As a member of the Senate Committee on Aboriginal Peoples and the Special Senate Committee on the Arctic, of course I’m interested in Bill C-92. However, my question to you today is related to process. You’ve just alluded to it yourself.
We know that the government is committed to collaboration and that the relationship with Indigenous peoples is of utmost importance. We hear a lot about a nation-to-nation relationship, which you just mentioned. We hear about consultation, engagement, and even the co-development of legislation, as you’ve mentioned in the case of Bill C-92. However, we also hear concerns from Indigenous peoples and organizations regarding the meaningfulness of these processes.
Last year we heard about this with Bill C-45, the cannabis legislation, and more recently with the development of the Arctic Policy Framework, and now with Bills C-91 and C-92. Again referring to your mandate letter, it asks you to work with the Privy Council Office’s Central Innovation Hub to co-create new and meaningful partnership models with Indigenous communities.
Minister, could you speak to us on the progress of these partnership models and also provide us with any examples? Thank you.
I thank the honourable senator. A few weeks ago I stood side by side with the Assembly of First Nations National Chief Perry Bellegarde, Inuit Tapiriit Kanatami President Natan Obed, and Métis National Council President Clément Chartier, marking the introduction of Bill C-92 in the House of Commons. The National Chief noted that this was groundbreaking. President Chartier said the legislation is a result of a direct relationship, a co-development between the three national representatives of Indigenous peoples nations in our respective constituencies. President Obed said we are encouraged by the work that has happened in the process to develop Bill C-92 and that First Nations, Inuit and Metis positions were incorporated into the bill.
With Bill C-92, we have come to an agreement on three overriding principles — principles that I think many of you would probably share. The first is that the rights of the child come first and foremost. Second, when it comes to Indigenous people, their culture, tradition, and language are essential elements to a child’s health. Third, the dignity of a child and of a family must be upheld when dealing with, for lack of a better word, the system.
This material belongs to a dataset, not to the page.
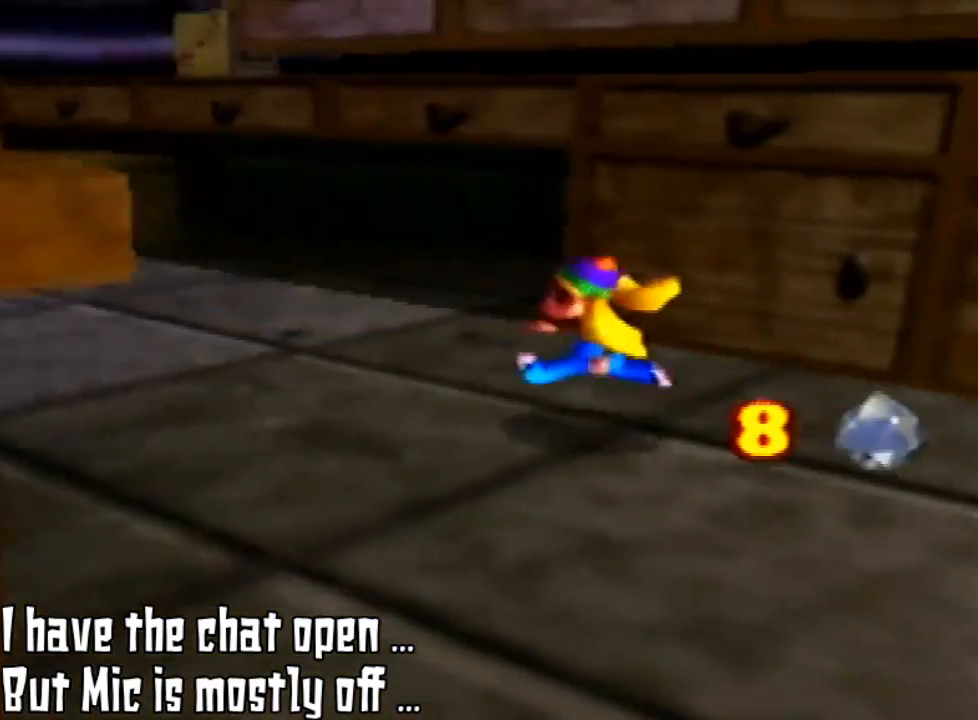
{"buttons": [], "left_stick": "center", "events": [[267, "left_stick", "center"]]}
These are absolutely essential and are principles that we worked on with them. In effect, these principles provide federal protections that will allow individual Indigenous communities and groups to come up with their own solutions. In keeping with those principles, they will be able to come up with their own solutions. This is incredibly important. We will be very busy if and when this legislation is passed; we will be busy working with provinces and with those communities whose rights we recognize and affirm in order for them to be able to develop their own systems.
What’s truly groundbreaking about this is that if we are unable to come to an agreement after 12 months, after good-faith negotiations with provinces, then the legislation that is passed by those First Nations, Inuit or Metis communities reigns supreme. This is a first for our country. This recognizes and affirms jurisdiction, power and responsibility that they already have, and this is in direct response to the Truth and Reconciliation Commission’s Call to Action 4.